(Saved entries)
-- Opening Marker --

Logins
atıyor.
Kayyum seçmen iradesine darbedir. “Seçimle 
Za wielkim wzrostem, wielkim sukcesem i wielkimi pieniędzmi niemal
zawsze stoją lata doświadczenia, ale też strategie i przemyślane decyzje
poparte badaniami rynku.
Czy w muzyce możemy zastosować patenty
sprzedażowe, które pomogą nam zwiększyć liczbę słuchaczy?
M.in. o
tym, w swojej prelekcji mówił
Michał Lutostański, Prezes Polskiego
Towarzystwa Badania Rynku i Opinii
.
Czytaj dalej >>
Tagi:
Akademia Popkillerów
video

-- Closing Marker --
-- Opening Marker --

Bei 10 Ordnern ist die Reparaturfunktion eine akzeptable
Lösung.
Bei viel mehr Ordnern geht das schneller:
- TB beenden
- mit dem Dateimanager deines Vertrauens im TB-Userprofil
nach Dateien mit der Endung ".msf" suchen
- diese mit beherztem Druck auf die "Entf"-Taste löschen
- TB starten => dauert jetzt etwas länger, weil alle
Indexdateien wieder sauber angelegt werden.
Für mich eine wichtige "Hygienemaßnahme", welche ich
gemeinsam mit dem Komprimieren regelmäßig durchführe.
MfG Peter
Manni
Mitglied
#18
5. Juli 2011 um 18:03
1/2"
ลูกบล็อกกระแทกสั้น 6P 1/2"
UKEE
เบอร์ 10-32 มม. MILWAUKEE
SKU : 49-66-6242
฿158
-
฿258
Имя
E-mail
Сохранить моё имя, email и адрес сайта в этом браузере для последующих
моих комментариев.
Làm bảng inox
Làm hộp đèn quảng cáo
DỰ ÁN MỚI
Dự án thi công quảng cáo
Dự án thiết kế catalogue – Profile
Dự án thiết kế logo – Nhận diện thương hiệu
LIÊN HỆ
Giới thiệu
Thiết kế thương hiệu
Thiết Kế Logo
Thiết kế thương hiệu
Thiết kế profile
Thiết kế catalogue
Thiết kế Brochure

-- Closing Marker --

● **ABOUT THIS EXERCISE**
Once you find the line with "Bei 10 Ordnern" above, print it and every line after it up to and including the line with "Thiết kế Brochure", exactly as written and nothing else.

● **EXPECTED ANSWER**
Bei 10 Ordnern ist die Reparaturfunktion eine akzeptable
Lösung.
Bei viel mehr Ordnern geht das schneller:
- TB beenden
- mit dem Dateimanager deines Vertrauens im TB-Userprofil
nach Dateien mit der Endung ".msf" suchen
- diese mit beherztem Druck auf die "Entf"-Taste löschen
- TB starten => dauert jetzt etwas länger, weil alle
Indexdateien wieder sauber angelegt werden.
Für mich eine wichtige "Hygienemaßnahme", welche ich
gemeinsam mit dem Komprimieren regelmäßig durchführe.
MfG Peter
Manni
Mitglied
#18
5. Juli 2011 um 18:03
1/2"
ลูกบล็อกกระแทกสั้น 6P 1/2"
UKEE
เบอร์ 10-32 มม. MILWAUKEE
SKU : 49-66-6242
฿158
-
฿258
Имя
E-mail
Сохранить моё имя, email и адрес сайта в этом браузере для последующих
моих комментариев.
Làm bảng inox
Làm hộp đèn quảng cáo
DỰ ÁN MỚI
Dự án thi công quảng cáo
Dự án thiết kế catalogue – Profile
Dự án thiết kế logo – Nhận diện thương hiệu
LIÊN HỆ
Giới thiệu
Thiết kế thương hiệu
Thiết Kế Logo
Thiết kế thương hiệu
Thiết kế profile
Thiết kế catalogue
Thiết kế Brochure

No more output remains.